'This Week' Transcript: Secretary Hillary Clinton, Sen. John McCain

KARL: Joe Biden warned that murder and rape would go up if the bill didn't pass. And then...

BIDEN: Don't screw around with me.

KARL: ... the vice president tangled with a reporter from the conservative newspaper Human Events.

BIDEN: Murder will continue to rise. Rape will continue to rise. All crimes will continue to rise.

KARL: The scare tactics didn't work. His numbers were wrong, and the bill failed anyway.

(UNKNOWN): The motion is not agreed to.

KARL: Finally, trending up, Democratic cash. House Democrats raised nearly twice as much as House Republicans.
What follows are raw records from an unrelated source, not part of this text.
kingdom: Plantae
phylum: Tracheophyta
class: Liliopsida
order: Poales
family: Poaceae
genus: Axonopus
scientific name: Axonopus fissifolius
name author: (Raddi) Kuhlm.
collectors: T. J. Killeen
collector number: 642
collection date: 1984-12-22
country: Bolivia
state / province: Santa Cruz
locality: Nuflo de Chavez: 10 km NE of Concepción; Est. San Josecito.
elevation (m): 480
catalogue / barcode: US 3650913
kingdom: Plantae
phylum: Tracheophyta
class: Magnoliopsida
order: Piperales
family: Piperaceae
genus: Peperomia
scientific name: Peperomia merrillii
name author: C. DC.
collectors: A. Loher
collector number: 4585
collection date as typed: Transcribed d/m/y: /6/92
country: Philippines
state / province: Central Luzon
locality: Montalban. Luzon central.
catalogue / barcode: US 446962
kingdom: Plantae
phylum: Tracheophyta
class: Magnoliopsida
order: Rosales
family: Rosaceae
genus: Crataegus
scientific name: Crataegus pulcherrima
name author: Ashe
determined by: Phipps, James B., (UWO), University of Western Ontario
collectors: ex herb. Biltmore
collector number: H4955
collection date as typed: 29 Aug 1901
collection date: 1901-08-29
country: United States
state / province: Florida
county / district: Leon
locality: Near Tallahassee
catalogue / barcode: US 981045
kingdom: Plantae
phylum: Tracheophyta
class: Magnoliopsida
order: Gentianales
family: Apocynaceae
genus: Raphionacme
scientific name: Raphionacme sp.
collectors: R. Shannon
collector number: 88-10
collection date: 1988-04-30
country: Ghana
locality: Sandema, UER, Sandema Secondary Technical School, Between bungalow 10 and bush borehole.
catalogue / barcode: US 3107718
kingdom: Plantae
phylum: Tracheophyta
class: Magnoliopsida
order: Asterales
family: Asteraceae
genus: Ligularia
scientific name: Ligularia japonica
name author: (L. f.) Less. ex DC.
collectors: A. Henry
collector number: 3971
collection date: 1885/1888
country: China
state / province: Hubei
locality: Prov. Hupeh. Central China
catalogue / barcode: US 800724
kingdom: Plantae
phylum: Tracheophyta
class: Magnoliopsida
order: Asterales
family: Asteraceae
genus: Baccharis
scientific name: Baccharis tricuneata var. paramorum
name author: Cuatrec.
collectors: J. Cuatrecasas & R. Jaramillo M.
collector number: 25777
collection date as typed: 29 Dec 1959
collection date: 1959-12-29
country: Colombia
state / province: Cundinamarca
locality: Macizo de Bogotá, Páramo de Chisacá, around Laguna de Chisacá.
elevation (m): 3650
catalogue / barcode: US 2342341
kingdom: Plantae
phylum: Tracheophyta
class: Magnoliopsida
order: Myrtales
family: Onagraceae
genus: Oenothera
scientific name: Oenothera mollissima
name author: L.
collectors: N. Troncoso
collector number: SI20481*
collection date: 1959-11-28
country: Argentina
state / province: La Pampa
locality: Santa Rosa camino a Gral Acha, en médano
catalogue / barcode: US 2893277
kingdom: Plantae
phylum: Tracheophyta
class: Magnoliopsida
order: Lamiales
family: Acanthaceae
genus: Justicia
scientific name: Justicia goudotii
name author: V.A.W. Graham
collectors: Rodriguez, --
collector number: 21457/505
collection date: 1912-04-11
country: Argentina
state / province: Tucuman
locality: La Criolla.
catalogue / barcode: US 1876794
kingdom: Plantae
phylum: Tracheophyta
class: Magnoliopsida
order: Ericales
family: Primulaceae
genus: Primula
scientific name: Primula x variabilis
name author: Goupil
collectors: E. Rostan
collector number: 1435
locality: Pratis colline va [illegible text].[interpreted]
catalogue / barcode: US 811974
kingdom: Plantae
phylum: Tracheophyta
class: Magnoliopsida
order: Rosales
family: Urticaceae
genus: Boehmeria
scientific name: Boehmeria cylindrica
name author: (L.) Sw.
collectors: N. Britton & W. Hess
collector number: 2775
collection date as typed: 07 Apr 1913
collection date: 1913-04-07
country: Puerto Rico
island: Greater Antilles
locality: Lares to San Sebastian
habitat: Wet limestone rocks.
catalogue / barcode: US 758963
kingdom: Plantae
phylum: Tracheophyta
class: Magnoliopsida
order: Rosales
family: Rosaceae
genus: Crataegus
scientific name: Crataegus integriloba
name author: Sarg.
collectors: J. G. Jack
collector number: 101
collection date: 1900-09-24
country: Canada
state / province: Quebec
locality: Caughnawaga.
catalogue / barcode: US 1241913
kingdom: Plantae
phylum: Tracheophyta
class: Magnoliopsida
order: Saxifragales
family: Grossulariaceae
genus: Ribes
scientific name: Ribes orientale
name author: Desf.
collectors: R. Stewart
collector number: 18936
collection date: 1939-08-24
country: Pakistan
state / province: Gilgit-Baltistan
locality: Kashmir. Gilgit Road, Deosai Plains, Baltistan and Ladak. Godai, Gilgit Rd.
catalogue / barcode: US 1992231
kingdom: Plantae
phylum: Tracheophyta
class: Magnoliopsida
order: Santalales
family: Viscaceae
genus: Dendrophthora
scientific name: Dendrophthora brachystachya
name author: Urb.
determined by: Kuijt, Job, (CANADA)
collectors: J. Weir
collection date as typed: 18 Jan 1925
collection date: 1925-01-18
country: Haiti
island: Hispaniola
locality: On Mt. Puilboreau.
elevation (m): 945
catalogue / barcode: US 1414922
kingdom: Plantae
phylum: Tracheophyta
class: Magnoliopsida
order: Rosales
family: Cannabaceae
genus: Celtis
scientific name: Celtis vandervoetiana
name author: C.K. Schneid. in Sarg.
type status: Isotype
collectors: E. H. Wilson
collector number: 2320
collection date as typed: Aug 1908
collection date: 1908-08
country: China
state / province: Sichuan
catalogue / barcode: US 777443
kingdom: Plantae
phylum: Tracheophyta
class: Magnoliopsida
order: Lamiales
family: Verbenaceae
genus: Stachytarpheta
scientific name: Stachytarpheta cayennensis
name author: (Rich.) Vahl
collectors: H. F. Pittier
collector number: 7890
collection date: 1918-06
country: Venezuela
Herman Cain, still up in the polls, but down, debating himself on abortion and whether he'd trade Gitmo prisoners for American hostages. And enough fruit already.

CAIN: That's an apple. We're replacing a bunch of oranges.

ROMNEY: OK, then Governor Perry was right.

CAIN: No, he wasn't. He was mixing apples and oranges.

KARL: Bachmann, down. Her New Hampshire staff quit and doesn't even bother to tell her about it.

Perry, up. He proved he could throw a punch.

Debates, up. More than 20 million have watched them this fall. That's as many as will actually vote in all of the primaries combined.

For "This Week in Politics," I'm Jonathan Karl.

(END VIDEOTAPE)

AMANPOUR: Now let's bring in our roundtable, George will, former George W. Bush campaign strategist Matthew Dowd, Democratic strategist Donna Brazile, and ABC's senior White House correspondent Jake Tapper.

So a string of foreign policy successes, the latest being in Libya. Is that going to give the president the kind of bump lift that he needs?

WILL: It won't give him a bump, but it will prevent him from sagging on this issue. It immunizes him on an issue that's been a Democratic problem since the 1968...

AMANPOUR: National security.

WILL: ... national security, since the party fractured on Vietnam in 1968 and elected -- nominated McGovern in '72. This does immunize him on that issue just at a moment when it ceases to have saliency, given the primacy of unemployment.

AMANPOUR: No saliency, Donna, on this?

BRAZILE: Well, he's made the world a less dangerous place. He's leading on foreign policy. The American people may not give him credit for all of the things that he's done, but clearly -- because they're looking for leadership on the economy. But on foreign policy and national security, there's no question it will inoculate him against Republican attacks that he's weak on national security.

DOWD: He needs -- this election is going to be about, who is the strong leader and who's decisive at a time of great anxiety related to the economy? So the accumulative effect of this, go -- the issue does not matter to the American public as much -- if he builds on it and shows, "I can be a strong leader in this country, as well as internationally," it could have an effect. But that's the problem. He is not showing he's a strong leader on the economy.

AMANPOUR: But the leadership issue could help?

DOWD: Well, if -- only if he adds to it. If there's nothing added to it domestically, it's just going to disappear.

AMANPOUR: Let me ask you, Jake, Mitt Romney was very scathing about what happened in Iraq, calling it an astonishing failure and saying, quote, "The unavoidable question is whether the result -- whether it's the result of naked political calculation or simply sheer ineptitude." This is about bringing the troops out of Iraq. What does the Republicans have to gain by that kind of language?